METR Study: AI Slows Veteran Developers by 19%

A surprising new study has revealed that seasoned open-source developers may actually perform slower when assisted by generative AI. The research, conducted by Model Evaluation & Threat Research (METR), challenges widespread assumptions that AI tools inherently boost productivity for experienced coders.

Expectations versus outcomes

The study involved 16 veteran developers with years of experience contributing to mature code repositories. They predicted that AI would speed up their work by 24%, and afterward believed it had made them 20% faster. However, the actual data showed a different story — task completion times increased by 19% when using AI tools like Claude 3.5, Claude 3.7 Sonnet, and Cursor Pro.

This mismatch between perceived and actual performance was consistent even among developers familiar with these tools. The trial spanned 246 real-world tasks and 143 hours of screen recordings.

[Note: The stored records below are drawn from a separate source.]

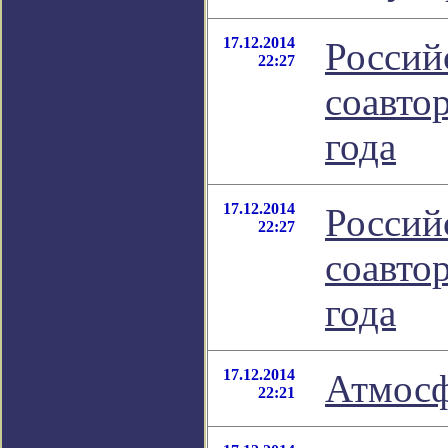
17.12.2014
Россий
22:27
соавто
года
17.12.2014
Россий
22:27
соавто
года
17.12.2014
Атмосф
22:21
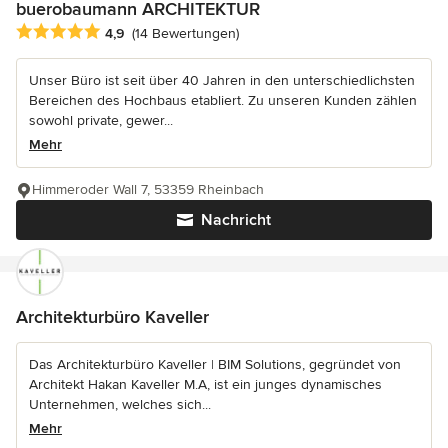
buerobaumann ARCHITEKTUR
Durchschnittliche Bewertung: 4.9 von 5 Sternen
4,9
(14 Bewertungen)
Unser Büro ist seit über 40 Jahren in den unterschiedlichsten
Bereichen des Hochbaus etabliert. Zu unseren Kunden zählen
sowohl private, gewer...
Mehr
Himmeroder Wall 7, 53359 Rheinbach
Nachricht
Architekturbüro Kaveller
Das Architekturbüro Kaveller | BIM Solutions, gegründet von
Architekt Hakan Kaveller M.A, ist ein junges dynamisches
Unternehmen, welches sich...
Mehr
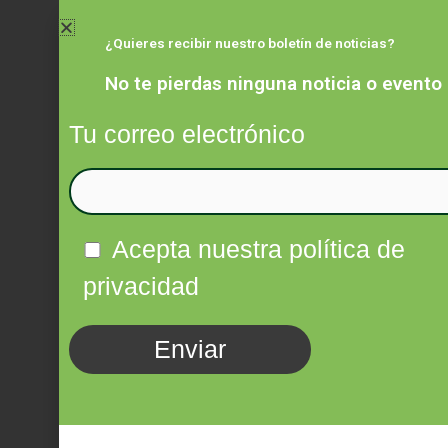
Ir
al
¿Quieres recibir nuestro boletín de noticias?
contenido
No te pierdas ninguna noticia o evento
Tu correo electrónico
Facebook
Twitter
Instagram
Linkedin
Acepta nuestra política de
privacidad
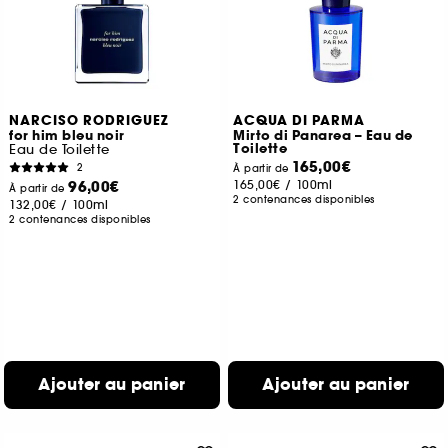
NARCISO RODRIGUEZ
ACQUA DI PARMA
for him bleu noir
Mirto di Panarea – Eau de
Toilette
Eau de Toilette
165,00€
2
À partir de
96,00€
165,00€
/
100ml
À partir de
2 contenances disponibles
132,00€
/
100ml
2 contenances disponibles
Ajouter au panier
Ajouter au panier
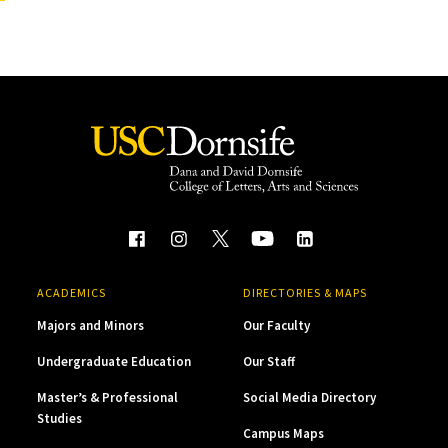
ACADEMICS
DIRECTORIES & MAPS
Majors and Minors
Our Faculty
Undergraduate Education
Our Staff
Master’s & Professional
Social Media Directory
Studies
Campus Maps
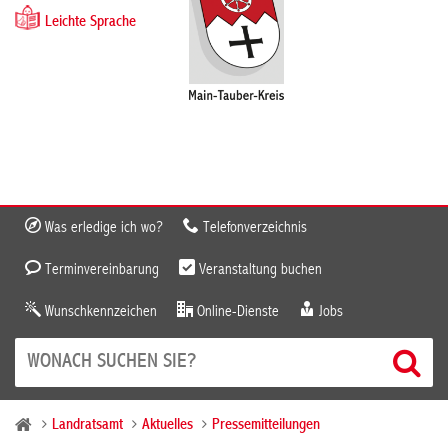
Leichte Sprache
Was erledige ich wo?
Telefonverzeichnis
Terminvereinbarung
Veranstaltung buchen
Wunschkennzeichen
Online-Dienste
Jobs
Landratsamt
Aktuelles
Pressemitteilungen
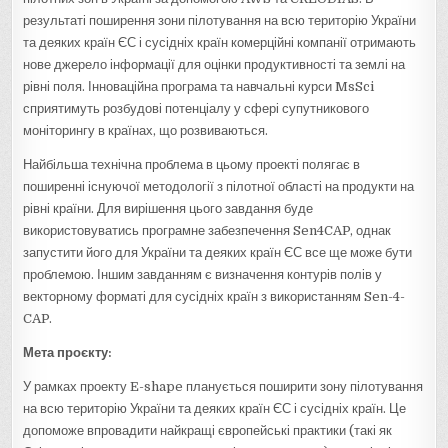
результаті поширення зони пілотування на всю територію України
та деяких країн ЄС і сусідніх країн комерційні компанії отримають
нове джерело інформації для оцінки продуктивності та землі на
рівні поля. Інноваційна програма та навчальні курси MsSci
сприятимуть розбудові потенціалу у сфері супутникового
моніторингу в країнах, що розвиваються.
Найбільша технічна проблема в цьому проекті полягає в
поширенні існуючої методології з пілотної області на продукти на
рівні країни. Для вирішення цього завдання буде
використовуватись програмне забезпечення Sen4CAP, однак
запустити його для України та деяких країн ЄС все ще може бути
проблемою. Іншим завданням є визначення контурів полів у
векторному форматі для сусідніх країн з використанням Sen-4-
CAP.
Мета проєкту:
У рамках проекту E-shape планується поширити зону пілотування
на всю територію України та деяких країн ЄС і сусідніх країн. Це
допоможе впровадити найкращі європейські практики (такі як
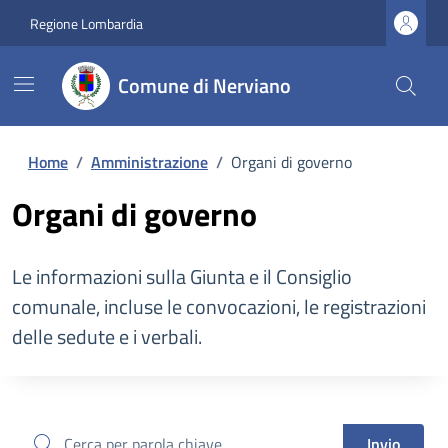
Regione Lombardia
Comune di Nerviano
Home
/
Amministrazione
/
Organi di governo
Organi di governo
Le informazioni sulla Giunta e il Consiglio
comunale, incluse le convocazioni, le registrazioni
delle sedute e i verbali.
cerca
Invio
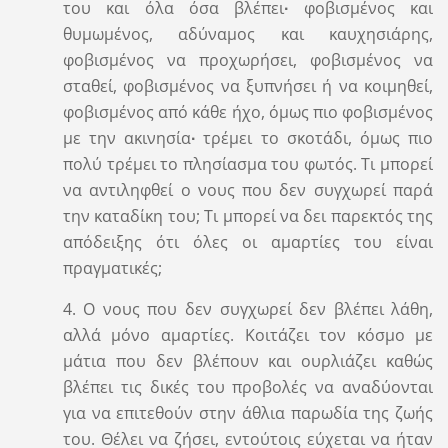
του και όλα όσα βλέπει
∙
φοβισμένος και
θυμωμένος, αδύναμος και καυχησιάρης,
φοβισμένος να προχωρήσει, φοβισμένος να
σταθεί, φοβισμένος να ξυπνήσει ή να κοιμηθεί,
φοβισμένος από κάθε ήχο, όμως πιο φοβισμένος
με την ακινησία
∙
τρέμει το σκοτάδι, όμως πιο
πολύ τρέμει το πλησίασμα του φωτός. Τι μπορεί
να αντιληφθεί ο νους που δεν συγχωρεί παρά
την καταδίκη του; Τι μπορεί να δει παρεκτός της
απόδειξης ότι όλες οι αμαρτίες του είναι
πραγματικές;
4. Ο νους που δεν συγχωρεί δεν βλέπει λάθη,
αλλά μόνο αμαρτίες. Κοιτάζει τον κόσμο με
μάτια που δεν βλέπουν και ουρλιάζει καθώς
βλέπει τις δικές του προβολές να αναδύονται
για να επιτεθούν στην άθλια παρωδία της ζωής
του. Θέλει να ζήσει, εντούτοις εύχεται να ήταν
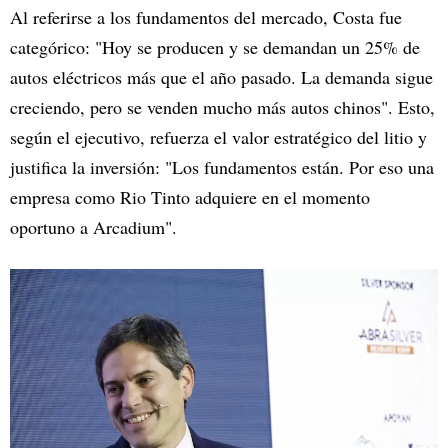
Al referirse a los fundamentos del mercado, Costa fue
categórico: "Hoy se producen y se demandan un 25% de
autos eléctricos más que el año pasado. La demanda sigue
creciendo, pero se venden mucho más autos chinos". Esto,
según el ejecutivo, refuerza el valor estratégico del litio y
justifica la inversión: "Los fundamentos están. Por eso una
empresa como Rio Tinto adquiere en el momento
oportuno a Arcadium".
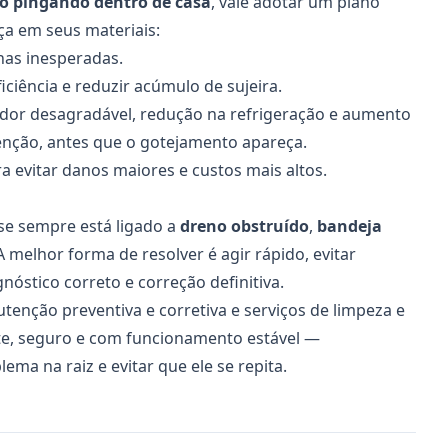
o pingando dentro de casa
, vale adotar um plano
a em seus materiais:
lhas inesperadas.
ciência e reduzir acúmulo de sujeira.
 odor desagradável, redução na refrigeração e aumento
nção, antes que o gotejamento apareça.
ra evitar danos maiores e custos mais altos.
e sempre está ligado a
dreno obstruído
,
bandeja
 melhor forma de resolver é agir rápido, evitar
óstico correto e correção definitiva.
tenção preventiva e corretiva e serviços de limpeza e
nte, seguro e com funcionamento estável —
ema na raiz e evitar que ele se repita.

Why developers slowed down

The slowdown, according to researchers, stemmed from several factors: unreliable outputs from AI, difficulty applying generated code to complex repositories, and the time spent verifying or reworking AI-generated suggestions. Developers were also found to spend more time waiting for responses from AI than actively writing code themselves.

While most participants had previous experience with large language models (LLMs), only 44% had used Cursor Pro before the trial, and even those users did not show a performance edge.

AI isn’t a universal boost

The findings offer a cautionary perspective on the widespread belief that advanced AI tools automatically improve coding speed and productivity. While AI may still benefit novice developers or be helpful in greenfield projects, METR warns that experienced engineers working in intricate codebases must critically evaluate the value of AI assistance.

The report also points to a broader challenge: overreliance on anecdotal success stories or benchmark testing may mislead organisations into overestimating AI’s immediate value.

By studying real-world developer behaviour in depth, METR underscores the need for more realistic assessments of AI tools before adopting them as default workflow accelerators.